#### Text shown

====

PipeOwl-1.0 (Geometric Embedding)

PipeOwl is a transformer-free geometric embedding package built on a static embedding field stored as NumPy arrays.

This repo provides:

  • L1_base_embeddings.npy: float32 (V, 1024) embedding table (unit-normalized)
  • L1_base_vocab.json: list of vocab strings aligned to embedding rows
  • delta_base_scalar.npy: float32 (V,) optional scalar bias field
  • minimal inference engine (engine.py) and usage script (quickstart.py)

Attribution

The base embedding vectors were generated using BGE (Apache-2.0) via inference (model outputs). This repository does not redistribute any original BGE model weights.


Quickstart

pip install numpy
python quickstart.py

Or minimal usage:

from engine import PipeOwlEngine, PipeOwlConfig

engine = PipeOwlEngine(PipeOwlConfig())
q = engine.encode("雪鴞好可愛")
# use q for similarity / retrieval

Files

  • data/L1_base_embeddings.npy : embedding table (float32, V×1024)
  • data/L1_base_vocab.json : vocab aligned with rows
  • data/delta_base_scalar.npy : scalar bias (float32, V)

====

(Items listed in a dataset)

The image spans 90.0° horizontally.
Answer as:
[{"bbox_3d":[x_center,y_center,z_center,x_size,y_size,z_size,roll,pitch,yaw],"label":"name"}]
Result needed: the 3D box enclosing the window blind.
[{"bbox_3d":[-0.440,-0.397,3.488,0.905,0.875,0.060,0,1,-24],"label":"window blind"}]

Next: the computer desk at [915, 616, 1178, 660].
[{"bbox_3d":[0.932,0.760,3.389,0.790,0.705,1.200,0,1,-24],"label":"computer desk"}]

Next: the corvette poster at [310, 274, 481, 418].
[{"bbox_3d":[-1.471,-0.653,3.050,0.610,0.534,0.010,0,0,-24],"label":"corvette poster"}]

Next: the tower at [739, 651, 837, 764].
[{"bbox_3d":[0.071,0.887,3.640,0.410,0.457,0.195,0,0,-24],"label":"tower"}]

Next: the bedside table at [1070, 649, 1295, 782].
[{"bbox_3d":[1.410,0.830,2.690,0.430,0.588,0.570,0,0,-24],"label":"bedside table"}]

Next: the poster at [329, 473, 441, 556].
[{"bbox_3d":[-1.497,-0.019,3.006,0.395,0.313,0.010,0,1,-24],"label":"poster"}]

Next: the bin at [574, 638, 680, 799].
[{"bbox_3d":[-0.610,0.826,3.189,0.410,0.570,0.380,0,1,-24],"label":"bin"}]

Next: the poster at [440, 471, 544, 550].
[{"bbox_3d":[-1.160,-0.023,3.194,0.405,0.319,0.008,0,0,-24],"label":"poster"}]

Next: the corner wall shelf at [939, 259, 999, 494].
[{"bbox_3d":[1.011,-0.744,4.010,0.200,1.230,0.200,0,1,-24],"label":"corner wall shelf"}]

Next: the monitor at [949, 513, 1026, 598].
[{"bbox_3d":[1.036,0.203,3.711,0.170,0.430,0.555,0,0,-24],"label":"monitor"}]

====

#### Things to do
a – Give the part of the PipeOwl text that opens with the words containing "PipeOwl is a" and closes with "BGE model weights.", updated so that "fixed" stands in place of "static".
b – Put this sentence from the PipeOwl text into Spanish: "PipeOwl is a transformer-free geometric embedding package built on a static embedding field stored as NumPy arrays."
c – Carry on the PipeOwl text from its last line.

#### Answers for each item
a –
PipeOwl is a transformer-free geometric embedding package built on a fixed embedding field stored as NumPy arrays.

This repo provides:

  • L1_base_embeddings.npy: float32 (V, 1024) embedding table (unit-normalized)
  • L1_base_vocab.json: list of vocab strings aligned to embedding rows
  • delta_base_scalar.npy: float32 (V,) optional scalar bias field
  • minimal inference engine (engine.py) and usage script (quickstart.py)

Attribution

The base embedding vectors were generated using BGE (Apache-2.0) via inference (model outputs). This repository does not redistribute any original BGE model weights.

b – PipeOwl es un paquete de embeddings geométricos sin transformers, construido sobre un campo de embeddings estático almacenado como arreglos de NumPy.

c –
  • engine.py : minimal runtime
  • quickstart.py : example script

Notes

No safetensors / pytorch_model.bin is included because this model is distributed as a static NumPy embedding field.


Parameter Size

~165M embedding parameters (static matrix)

Intended Use

  • Semantic similarity
  • Lightweight retrieval
  • Geometric experimentation

Limitations

  • No contextual modeling
  • No token interaction modeling
  • Domain performance varies

Stress Test Results (Hard Retrieval Setting)

  • corpus size = 1200
  • eval size = 200
  • ood ratio = 0.28
Model in-domain MRR@10 OOD MRR@10
MiniLM 0.019 0.026
BGE 0.026 0.009
PipeOwl 0.013 0.023

Note: This test uses a harder corpus and adversarial-style queries. Absolute scores are low due to difficulty scaling.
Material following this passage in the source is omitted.